China has put faith in LNG and pipeline gas for its economic expansion and more importantly as a means of removing air pollution from its cities while guaranteeing the provision of gas-fired power and heat for its citizens, which renewable energy can never do because wind and solar power are intermittent.

The Australian, Russian and US liquefaction plants cost a combined $60 billion to complete and will produce the cleanest hydrocarbon energy currently available for the next 40 years - until collective, reliable power sources can be harnessed to end greenhouse-gas emissions.

The oil and gas industry has been at the forefront of economic development since the start of the 20th century and will continue to be so for China, India and the countries of Southeast Asia, Africa and Latin America.

Analysts believe LNG will be the true tradable power commodity for the 2020s when even more liquefaction plants will come on stream in areas such as the US Gulf Coast to export huge volumes of the shale-gas surplus, as well as offshore and onshore Africa.

The Cove Point LNG plant on Chesapeake Bay in Maryland, owned by Dominion Energy, is the second US exporter to come on stream to match Cheniere Energy’s Sabine Pass plant in Louisiana.

When commissioning is completed, including the shipping of the first cargoes, Dominion said a flow of LNG would be opened up for its Asian customers who have 20-year contracts.

They are the Japanese companies Sumitomo Corp. and Tokyo Gas, as well as Gas Authority of India.

Cove Point, which had been an import terminal since 2003, added on its liquefaction capability to produce 5.25 million tonnes per annum of LNG after ramp-up.

Combined with the 18 MTPA now being produced at Sabine Pass, the US now has net export capacity of 23.25 MTPA.

Russian project developer Novatek was also exporting its first cargo from its plant on the Yamal Peninsula.

The first Train has a nameplate capacity of 5.5 MTPA and two others are being built and a fourth is planned.

“The commencement of LNG production begins a new chapter in our corporate history,” said Novatek Chairman Leonid Mikhelson.

“Many contractors and suppliers from Russia and abroad were involved in this project. We have received great support from the Russian government in implementing it,” he added.

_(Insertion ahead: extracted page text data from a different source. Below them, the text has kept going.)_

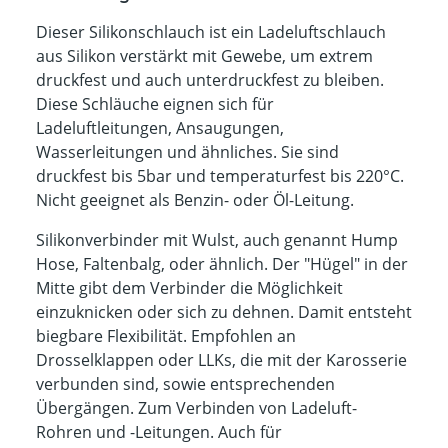
Dieser Silikonschlauch ist ein Ladeluftschlauch
aus Silikon verstärkt mit Gewebe, um extrem
druckfest und auch unterdruckfest zu bleiben.
Diese Schläuche eignen sich für
Ladeluftleitungen, Ansaugungen,
Wasserleitungen und ähnliches. Sie sind
druckfest bis 5bar und temperaturfest bis 220°C.
Nicht geeignet als Benzin- oder Öl-Leitung.
Silikonverbinder mit Wulst, auch genannt Hump
Hose, Faltenbalg, oder ähnlich. Der "Hügel" in der
Mitte gibt dem Verbinder die Möglichkeit
einzuknicken oder sich zu dehnen. Damit entsteht
biegbare Flexibilität. Empfohlen an
Drosselklappen oder LLKs, die mit der Karosserie
verbunden sind, sowie entsprechenden
Übergängen. Zum Verbinden von Ladeluft-
Rohren und -Leitungen. Auch für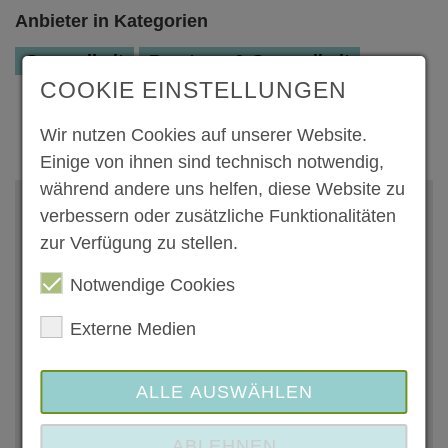
Anbieter in Kategorien
Gesundheit
Beratung & Gesundheit
COOKIE EINSTELLUNGEN
Wir nutzen Cookies auf unserer Website.
Einige von ihnen sind technisch notwendig,
während andere uns helfen, diese Website zu
Adresse und Kontakt
verbessern oder zusätzliche Funktionalitäten
zur Verfügung zu stellen.
Dr.med. Gabriele Mathieu-Hörcher
Notwendige Cookies
Am Herrnkeller 5
67547 Worms
Externe Medien
Zustimmung zum "Google Maps"
Cookie um diesen Inhalt anzuzeigen
ALLE AUSWÄHLEN
(06241) 414800
ABLEHNEN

Australia also continued on its path to overtake Qatar as the world’s largest LNG exporter as it built up production at the Wheatstone plant after the first cargo was delivered in November 2017.

“Wheatstone is a legacy asset that will be an important contributor to the Australian economy for the next 40 years, providing significant economic, social and community benefits,” said the US major.

“Wheatstone, along with the Gorgon Project, forms part of a new generation of facilities positioning Australia as a leading and reliable supplier of affordable natural gas to the world,” Chevron added.